## EXERCISE DIRECTIONS
Whichever lines include the word "down", copy them as they appear in the data.

## RAW DATA
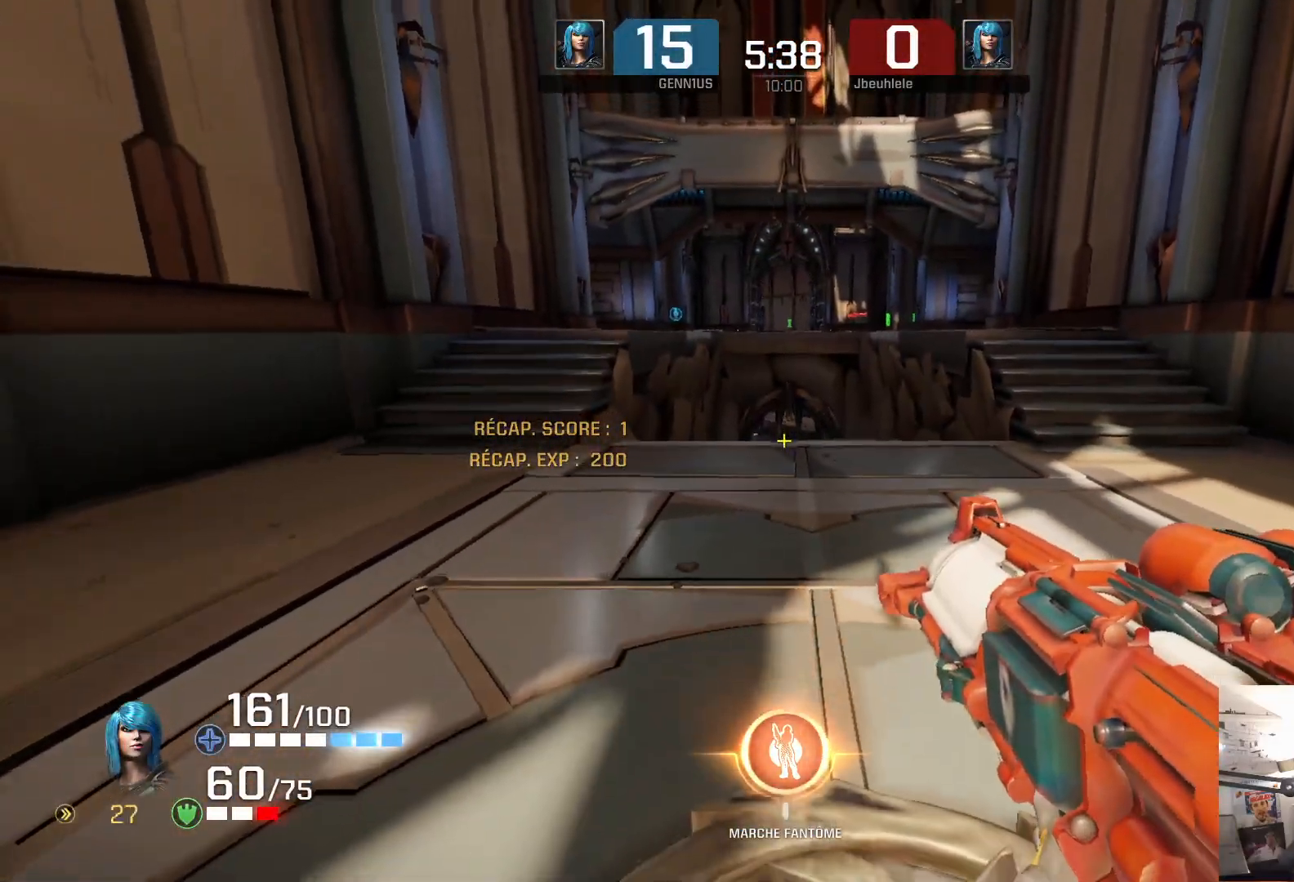
{"buttons": [], "left_stick": "up-right", "right_stick": "center", "events": [[67, "left_stick", "center"], [383, "left_stick", "up"], [433, "left_stick", "up-right"]]}
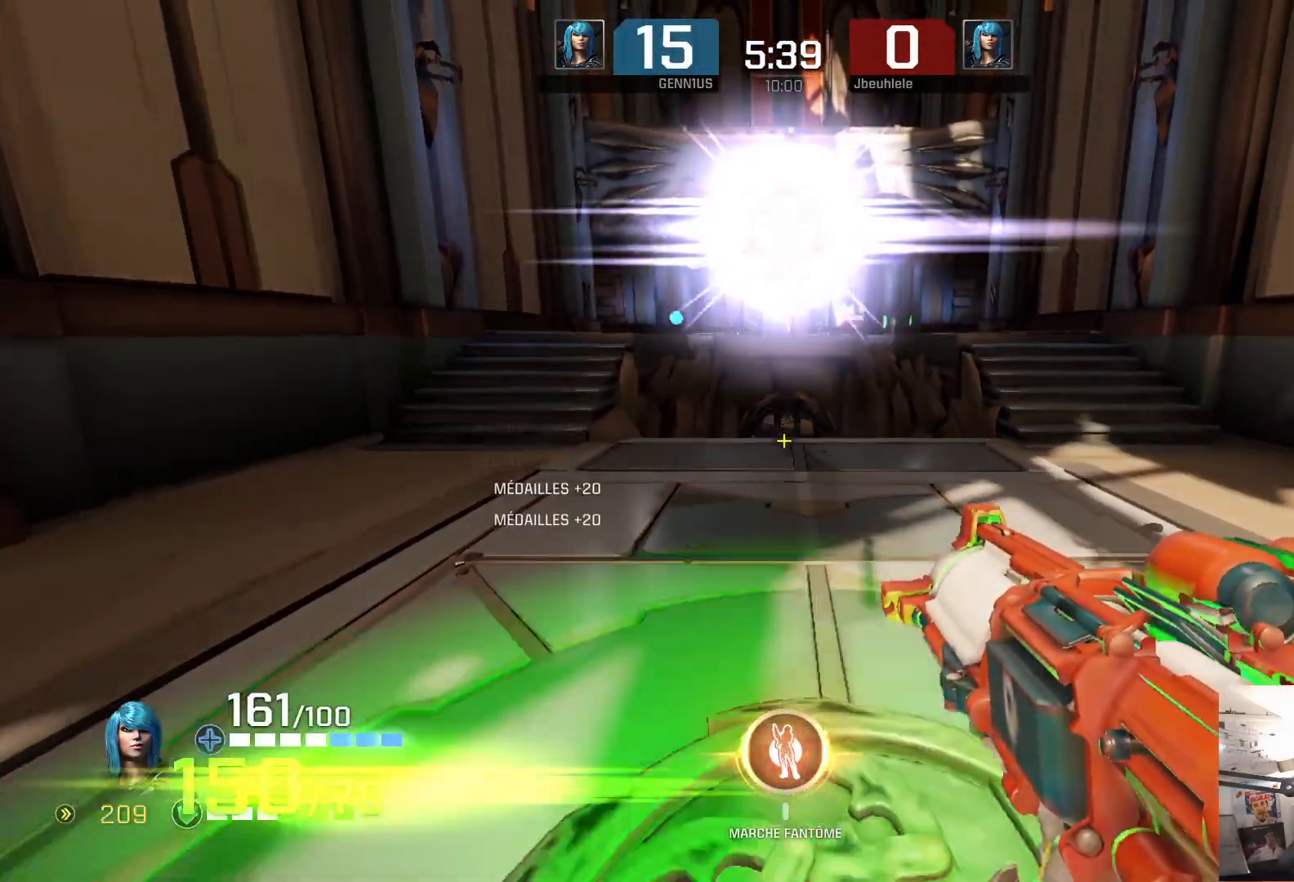
{"buttons": ["A"], "left_stick": "up-right", "right_stick": "center", "events": [[33, "left_stick", "center"], [233, "left_stick", "right"], [333, "left_stick", "up-right"], [333, "right_stick", "right"], [450, "A", "down"], [450, "right_stick", "center"]]}
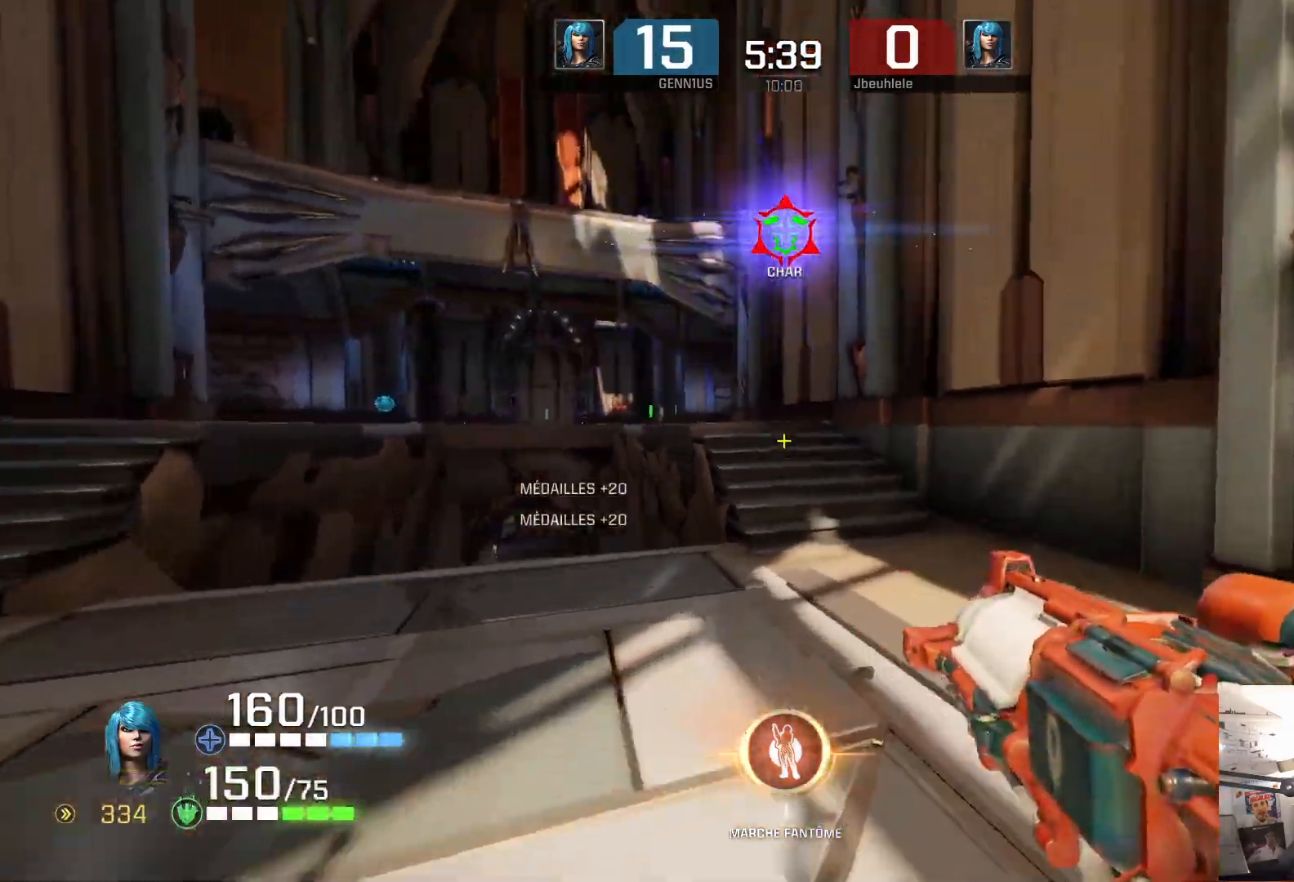
{"buttons": [], "left_stick": "up", "right_stick": "left", "events": [[50, "A", "up"], [217, "right_stick", "right"], [383, "left_stick", "up"], [383, "right_stick", "center"], [433, "right_stick", "down"], [500, "right_stick", "left"]]}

## REPLY TO THE TASK
{"buttons": ["A"], "left_stick": "up-right", "right_stick": "center", "events": [[33, "left_stick", "center"], [233, "left_stick", "right"], [333, "left_stick", "up-right"], [333, "right_stick", "right"], [450, "A", "down"], [450, "right_stick", "center"]]}
{"buttons": [], "left_stick": "up", "right_stick": "left", "events": [[50, "A", "up"], [217, "right_stick", "right"], [383, "left_stick", "up"], [383, "right_stick", "center"], [433, "right_stick", "down"], [500, "right_stick", "left"]]}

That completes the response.